The Stolen Bicycle
- Author: Wu Ming-yi
- Original title: 單車失竊記
- Translator: Darryl Sterk
- Language: Taiwanese Mandarin, Taiwanese Hokkien, Japanese
- Publisher: Rye Field Publishing (Taiwan) Text Publishing
- Publication date: 2015
- ISBN: 978-1-911-23124-0

= The Stolen Bicycle =

2015 novel by Wu Ming-yi

The Stolen Bicycle (單車失竊記) is a novel by Taiwanese writer Wu Ming-yi. It was first published in Taiwan in 2015. In 2017, it was translated into English by Darryl Sterk. In 2018, the novel was longlisted for the International Booker Prize.

==Plot==
After his father disappeared many years ago, Ch'eng, a writer, believes that he may be able to find out what happened to his father if he can track down his father's stolen bicycle.
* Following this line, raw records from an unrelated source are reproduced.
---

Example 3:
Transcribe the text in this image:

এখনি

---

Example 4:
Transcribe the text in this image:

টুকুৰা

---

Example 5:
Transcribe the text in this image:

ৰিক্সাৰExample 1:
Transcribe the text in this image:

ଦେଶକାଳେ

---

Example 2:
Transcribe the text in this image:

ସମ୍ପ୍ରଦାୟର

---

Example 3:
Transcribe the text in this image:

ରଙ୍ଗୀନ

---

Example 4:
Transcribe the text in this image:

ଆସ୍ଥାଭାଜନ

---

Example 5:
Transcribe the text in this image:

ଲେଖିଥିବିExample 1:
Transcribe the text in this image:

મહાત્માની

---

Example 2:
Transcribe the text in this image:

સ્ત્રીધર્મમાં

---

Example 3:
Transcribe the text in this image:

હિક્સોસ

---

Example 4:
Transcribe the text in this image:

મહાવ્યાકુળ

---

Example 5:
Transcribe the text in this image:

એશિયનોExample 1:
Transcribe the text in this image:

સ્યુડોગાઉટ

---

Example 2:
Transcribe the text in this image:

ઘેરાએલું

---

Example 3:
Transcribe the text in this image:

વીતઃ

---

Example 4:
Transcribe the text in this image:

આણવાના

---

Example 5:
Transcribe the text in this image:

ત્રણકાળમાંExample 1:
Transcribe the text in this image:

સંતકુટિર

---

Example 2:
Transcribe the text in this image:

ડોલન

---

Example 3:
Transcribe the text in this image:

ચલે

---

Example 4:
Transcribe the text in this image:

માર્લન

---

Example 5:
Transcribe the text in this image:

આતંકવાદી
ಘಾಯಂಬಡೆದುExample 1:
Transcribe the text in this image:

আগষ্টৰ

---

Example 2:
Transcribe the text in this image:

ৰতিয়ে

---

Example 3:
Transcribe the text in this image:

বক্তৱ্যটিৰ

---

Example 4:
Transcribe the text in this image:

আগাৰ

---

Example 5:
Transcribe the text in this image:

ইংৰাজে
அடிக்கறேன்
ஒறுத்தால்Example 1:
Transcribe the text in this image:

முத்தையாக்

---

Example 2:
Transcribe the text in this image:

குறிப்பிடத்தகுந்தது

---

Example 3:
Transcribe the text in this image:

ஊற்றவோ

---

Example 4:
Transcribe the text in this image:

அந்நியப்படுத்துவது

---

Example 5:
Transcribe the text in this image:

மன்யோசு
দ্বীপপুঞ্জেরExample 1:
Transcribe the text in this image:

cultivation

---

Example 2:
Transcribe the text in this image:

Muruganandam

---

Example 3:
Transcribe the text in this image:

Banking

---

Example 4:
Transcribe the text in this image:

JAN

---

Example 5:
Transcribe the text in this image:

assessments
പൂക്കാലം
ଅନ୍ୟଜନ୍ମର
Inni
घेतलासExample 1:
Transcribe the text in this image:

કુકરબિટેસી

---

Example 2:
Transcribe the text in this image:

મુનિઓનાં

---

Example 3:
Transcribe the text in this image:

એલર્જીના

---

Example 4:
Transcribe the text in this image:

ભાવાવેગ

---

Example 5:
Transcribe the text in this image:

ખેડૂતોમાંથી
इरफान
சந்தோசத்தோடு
When he finally finds the stolen bicycle, he discovers the unexpected journey following its theft, along with stories of other bicycles, the soldiers who fought in the jungles of south east Asia during the Second World War, and the oldest elephant that ever lived.

== Reception ==
The Taipei Times reviewer Bradley Winterton called The Stolen Bicycle "a very strange novel, and a very beautiful one", "poetic", and an "unusual and deftly-crafted book". Bron Sibree of the South China Morning Post wrote that the book was "profoundly moving" and "confounds conventional expectations of narrative pace and form, even as it burrows deep into the reader's conscience".